• Astex Therapeutics, of Cambridge, UK, received an undisclosed milestone payment from Novartis AG, of Basel, Switzerland, triggered by the initiation of a clinical trial of LEE011, an oncology candidate being developed by the companies under a 2005 collaboration aimed at cell cycle inhibitors. The deal called for three compounds and could bring Astex total payments of $520 million. (See BioWorld Today, Dec. 7, 2005.)

• Curaxis Pharmaceutical Corp., of Durham, N.C., will explore listing its shares on the Frankfurt stock exchange as part of a multicity European road show to meet with prospective investors. The company believes that a listing on the Frankfurt exchange may attract investors who hesitate to invest via the U.S. OTC exchange.

• Eli Lilly and Co., of Indianapolis, and Boehringer Ingelheim GmbH, of Ingelheim, Germany, will jointly develop and commercialize diabetes compounds currently in mid-to-late stage development at both companies. The agreement covers two Boehringer Ingelheim candidates, linagliptin and BI10773, and two Lilly insulin analogues, LY2605541 and LY2963016. There is also an option to co-develop and co-commercialize an anti-TGF-beta monoclonal antibody by Lilly.

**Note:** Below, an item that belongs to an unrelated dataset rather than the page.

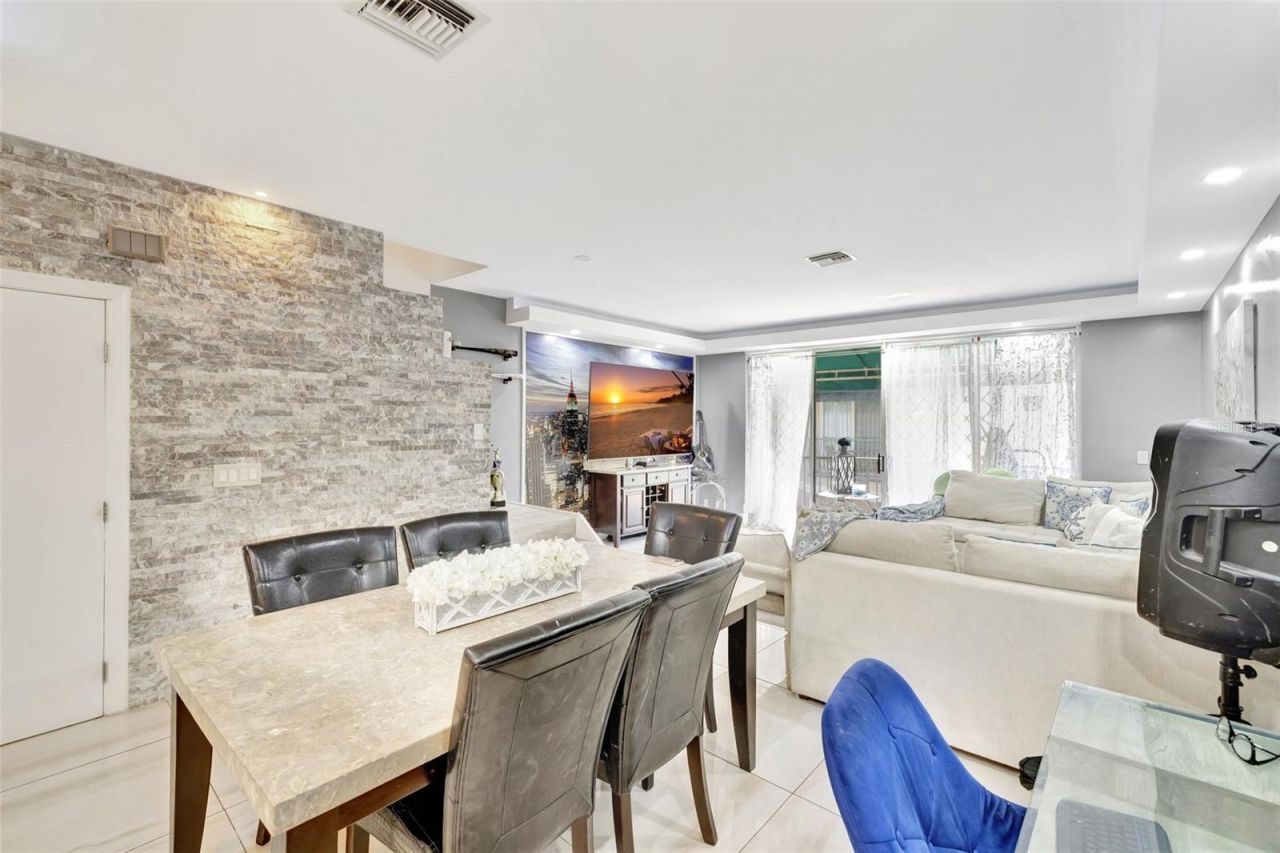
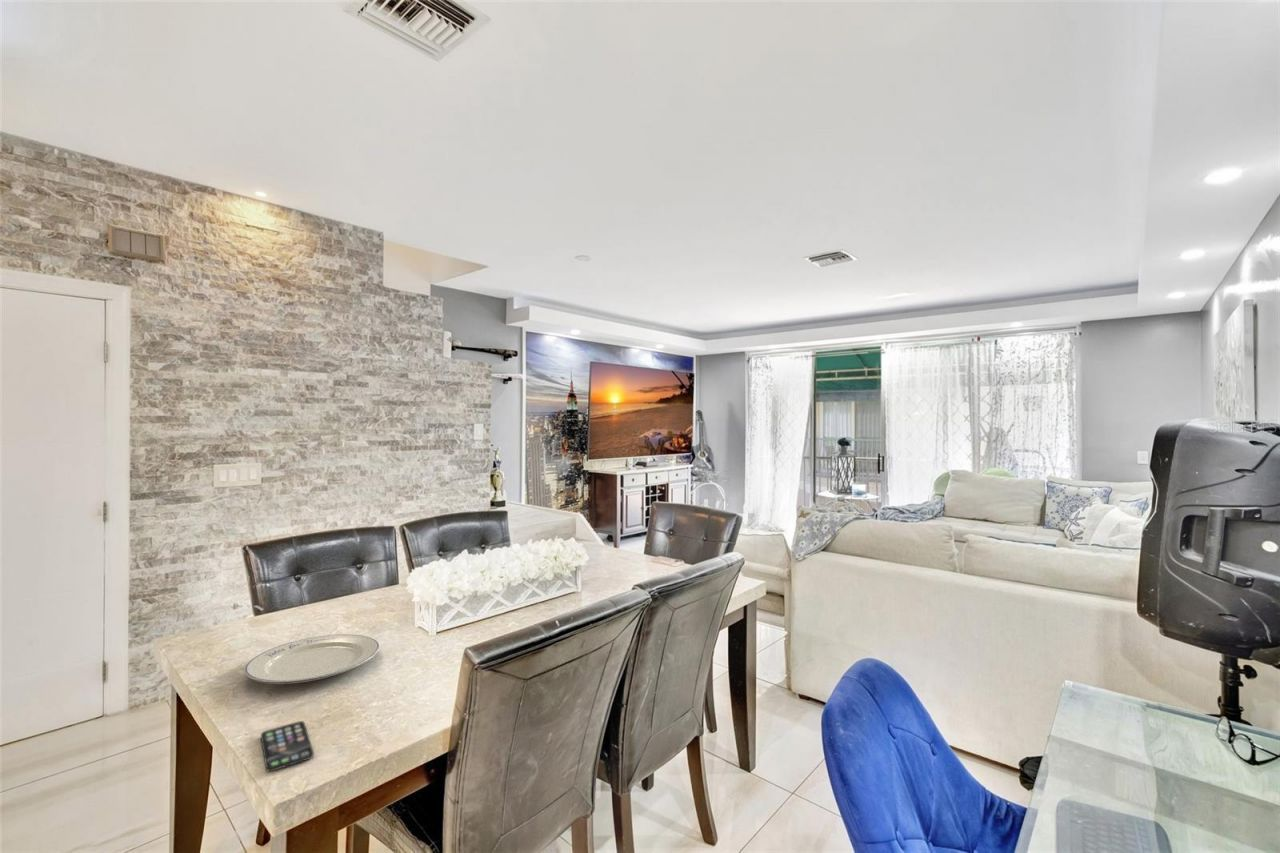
+ chinaware [243,633,381,685]
+ smartphone [260,720,315,772]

The terms of the strategic alliance include a one-time payment by Lilly to Boehringer Ingelheim of $388.9 million, plus up to $810.2 million in potential milestones for linagliptin and BI10773. Lilly will be eligible to receive up to $650 million in success-based regulatory milestones for the insulin analogues, and up to $525 million if Boehringer Ingelheim opts in to the Phase III development and commercialization of the anti-TGF-beta monoclonal antibody. The transaction will result in a 2011 earnings share dilution between $0.45 and $0.50, with a charge of approximately $0.27 per share related to the one-time payment.

• Emerging Healthcare Solutions Inc., of Houston, Texas, signed an option agreement with German company, Oceanbasis GmbH. During the option period of 60 days, EHSI will review Oceanbasis in order to negotiate a profit-sharing agreement with respect to the latter's assets in collagen-based technologies.

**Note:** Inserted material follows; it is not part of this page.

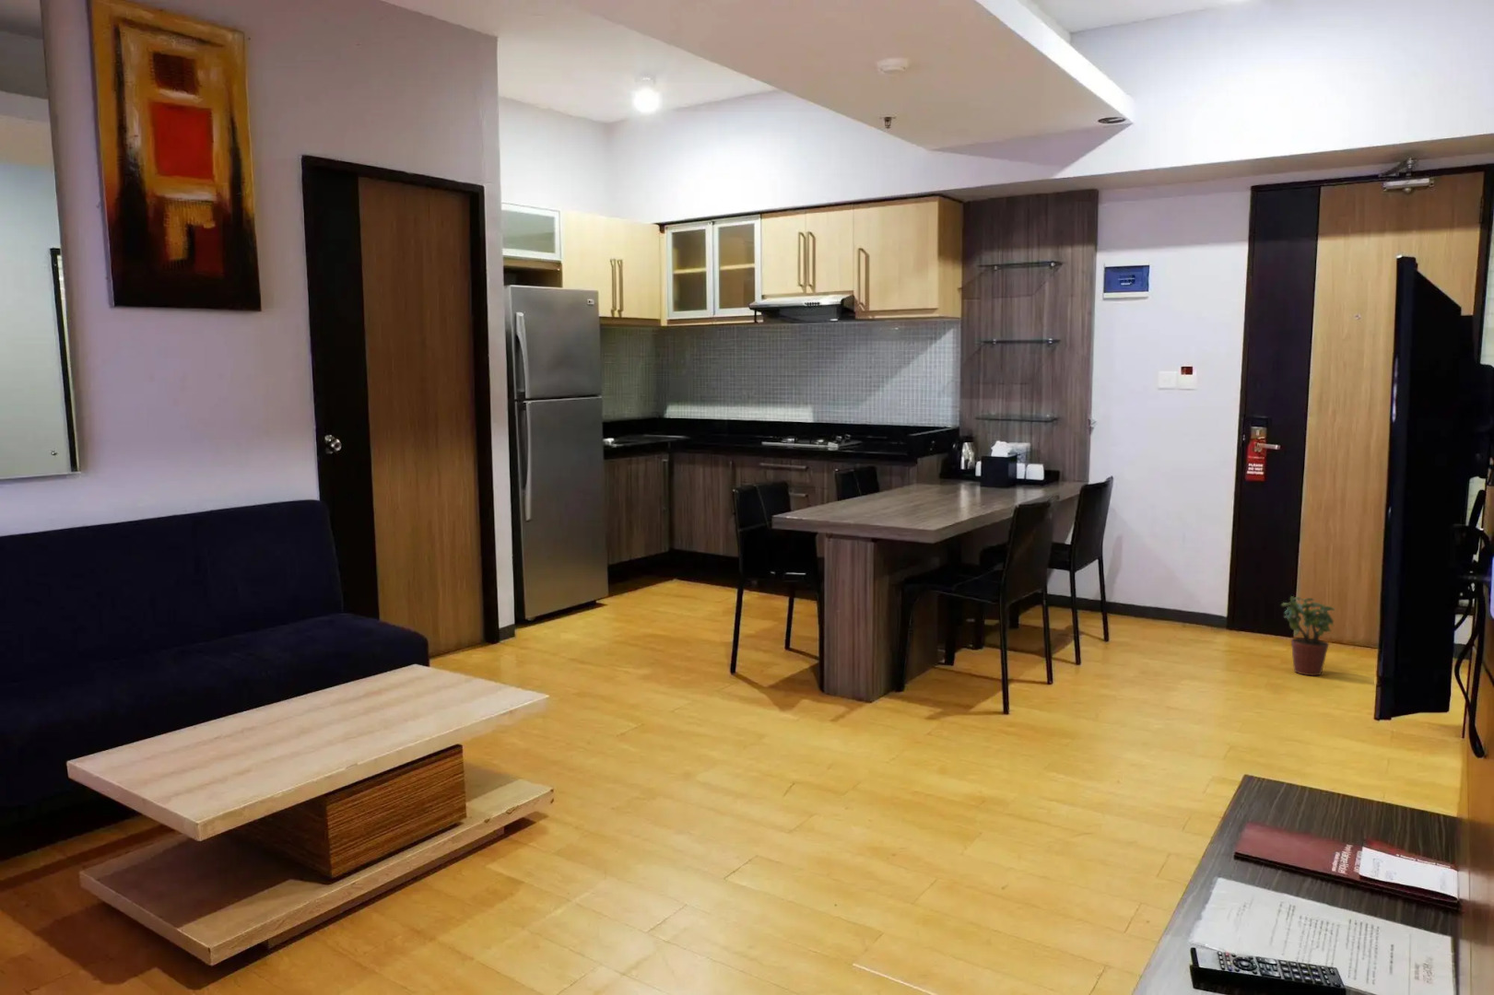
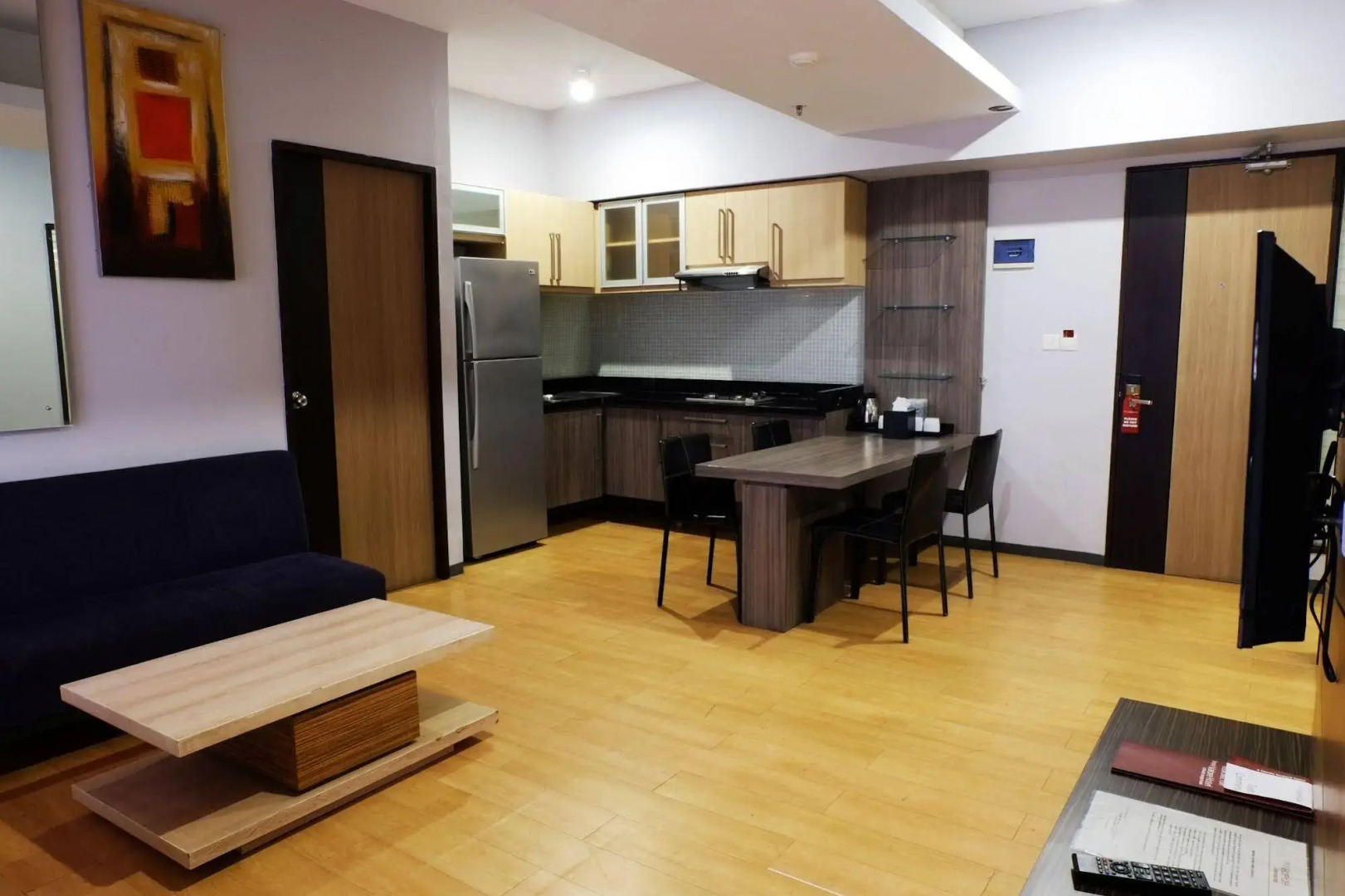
- potted plant [1281,595,1336,677]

• InSite Vision Inc., of Alameda, Calif., filed an investigational new drug application with the FDA for ISV-101, a compound in development for dry eye disease. InSite will begin a Phase I/II trial in 2011 to evaluate safety and efficacy of the compound dosed twice daily to patients with dry eye disease.

• Logic Management Consulting (China) Co. Ltd., or Logic China, a wholly-owned PRC subsidiary of China Biologic Products Inc., of Tai'an City, Shandong Province, will purchase the last 10 percent ownership of Guiyang Dalin Biologic Technologies Co. Ltd., of which it already owns 90 percent, for a purchase price of $7.53 million. Guiyang Dalin Biologic Technologies will become a wholly-owned subsidiary of Logic China.

The Infectious Disease Research Institute selected Medicago Inc., of Quebec City, to collaborate on a grant from the U.S. Department of Defense Advanced Research Projects Agency for the development of a single-dose avian flu vaccine using Medicago's plant-based vaccine technology.

• Ono Pharmaceutical Co. Ltd., of Osaka, Japan, and BioFocus, of Saffron Walden, UK, a services division of Galapagos NV, of Mechelen, Belgium, will collaborate to discover new targets in autoimmune disease. Ono will provide research funding to Biofocus and success payments based on progress. BioFocus will use its SilenceSelect platform to discover and validate targets for immunology programs at Ono.

• Pacific Biomarkers Inc., of Seattle, has been awarded two grants to provide clinical biomarker services to two pharmaceutical companies from February 2011 through the end of the calendar year. The company will analyze biomarkers associated with cardiovascular, metabolic, and inflammatory diseases and hepatic and renal injury. The combined total of both contracts is estimated at $1.1 million.

• Sirona Biochem Corp., of Vancouver, British Columbia, reported positive preclinical results for its Type II diabetes drug candidate, an SGLT2 inhibitor. The compound reduced blood glucose levels in a dose-dependent manner by up to 50 percent compared to untreated groups, and showed better results than dapagliflozin, (DAPA, Astrazeneca plc) a Phase III SGLT-2 inhibitor.

• Takeda Pharmaceutical Co. Ltd., of Osaka, Japan, licensed a biomarker assay from Zinfandel Pharmaceuticals Inc., of Durham, N.C., for Alzheimer's disease risk prediction. The agreement covers the use of the assay with pioglitazone in high-risk older adults with normal cognition. Zinfandel will receive an up-front payment of $9 million and development milestone payments up to $78 million. The agreement also provides for additional commercial milestones and royalties. Takeda's exclusive license will include the right to sublicense, develop, manufacture, use and commercialize the TOMM40 biomarker assay.